Os tratados de civilidade italianos são aqui analisados, portanto, como
representações de uma formação social em que o domínio de si e o controle dos afetos
possuíam um caráter frágil, o que tornava inviável a constituição de uma república de
fato e, ao mesmo tempo, necessária a aparição de um príncipe dotado de poderes com os
quais pudesse exercer uma pacificação social e, assim, conferir um mínimo de
estabilidade à vida política. Maquiavel, por sua vez, demonstra a fragilidade do poder
dos príncipes nas cidades italianas, cuja ordem social era constantemente ameaçada ora
por estados estrangeiros, ora pelos conflitos internos entre os indivíduos, que tinham um
baixo grau de autocoerção. Ao final de O príncipe, Maquiavel se refere à chegada do
“salvador” tão esperado por todos, com tônicas de idealização, construindo-o a partir da
referência a elementos que lembram a própria imagem de Jesus Cristo. Sua intenção era
colocá-lo como um “messias” que iria redimir os italianos da presença estrangeira e de
seus próprios vícios.
Maquiavel narra experiências que apontam para o caráter arriscado e volúvel da
posição dos soberanos, fossem antigos ou modernos, muitos dos quais não conseguiam
controlar as ameaças constantes que emperravam a durabilidade de sua dominação. Para
Elias, em seu estudo da formação do Estado moderno francês, ter-se-ia aí um problema
de distribuição de poder, uma vez que a conservação de um único indivíduo na posição
de rei ou soberano dependeria de um equilíbrio de forças dos grupos que compunham a
sociedade a que chama de corte. É em função da dificuldade de conservar o poder em
meio à existência de indivíduos que agiam mais movidos pelas emoções e pelas paixões
do que por coerções sociais e, menos ainda, por autocoerções, que Maquiavel descreve
modos de comportamento a serem incorporados pelo príncipe em sua vida pública. O
príncipe deveria modelar seus hábitos e costumes considerando as expectativas de seus
séquitos, visto que o “parecer ser” se sobrepõe ao “ser” para que, desse modo,
conseguisse exercer uma dominação mais estável e duradoura.

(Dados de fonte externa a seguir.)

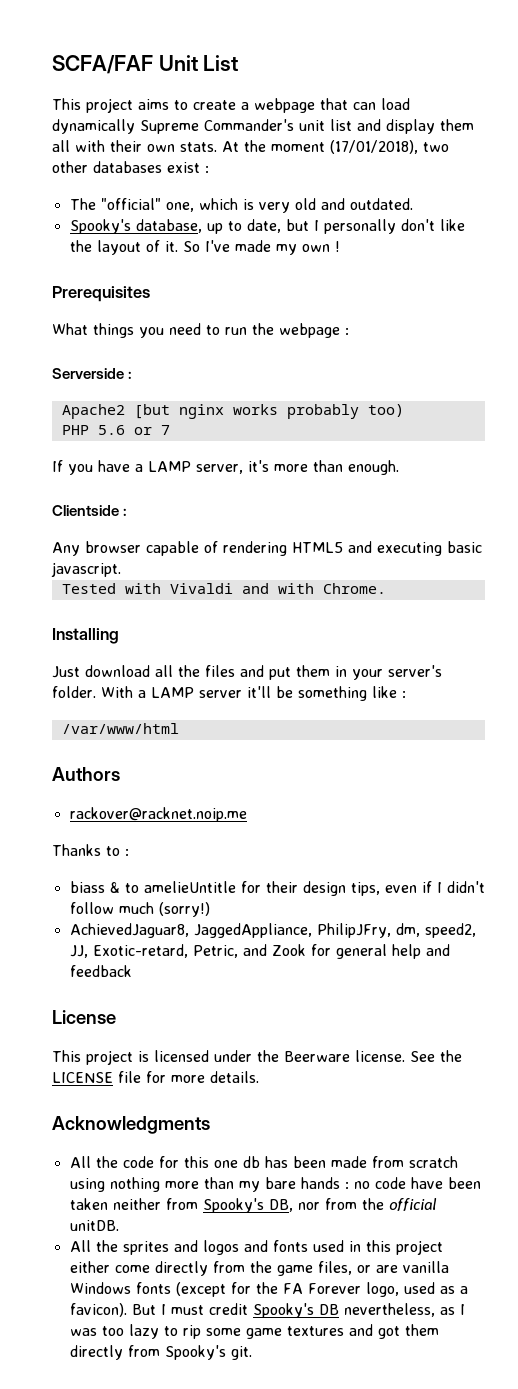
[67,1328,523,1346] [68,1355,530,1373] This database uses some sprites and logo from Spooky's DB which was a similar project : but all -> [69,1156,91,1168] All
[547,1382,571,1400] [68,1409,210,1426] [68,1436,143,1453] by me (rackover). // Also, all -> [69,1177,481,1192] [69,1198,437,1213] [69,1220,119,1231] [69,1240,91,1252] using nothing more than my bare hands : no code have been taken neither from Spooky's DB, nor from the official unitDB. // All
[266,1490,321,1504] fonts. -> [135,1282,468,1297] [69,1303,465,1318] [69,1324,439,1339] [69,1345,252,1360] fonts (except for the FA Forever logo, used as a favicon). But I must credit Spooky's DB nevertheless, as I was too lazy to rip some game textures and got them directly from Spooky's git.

Portanto, o trabalho analisa Maquiavel enquanto um indivíduo circunscrito numa
experiência social particular em que a ausência do controle dos afetos dificultava a
instituição de um governo republicano, bem como, a conservação do poder pelos
príncipes. Observou-se que a “civilização” (“autoregulação”) não predominava na vida
social narrada por Maquiavel que, com efeito, descreve um mundo instável governado
pelas paixões humanas e desprovido de pacificação social. Dessa forma, entende-se que
escreveu um manual de orientação política, O príncipe, com o objetivo de propor
ensinamentos para que os príncipes constituíssem um poder duradouro e estável numa
configuração social em que os súditos agiam impulsionados mais por suas emoções do
que por regras sociais ou leis oficiais.
Por esse motivo, este trabalho promove um diálogo entre as obras políticas de
Maquiavel, especialmente O príncipe e os Discursos sobre a primeira década de Tito
Lívio, e alguns tratados de civilidade italianos a fim de analisar a estrutura política da
Florença maquiaveliana na relação com o comportamento social daqueles que
constituíam esta cidade. Por fim, saliente-se que o diálogo que temos estabelecido com
Norbert Elias tem contribuído para a construção de uma leitura sobre as representações
de Maquiavel, visto que permite que consideremos a relação entre a política praticada
por aqueles que possuíam o poder em Florença e os hábitos e costumes dos indivíduos
que compunham a cidade. O que tem permitido uma análise do governo estatal como
sendo intrinsecamente vinculado a um processo de internalização das regras sociais, que
gera uma autocoerção, pelos indivíduos ou de sua ausência.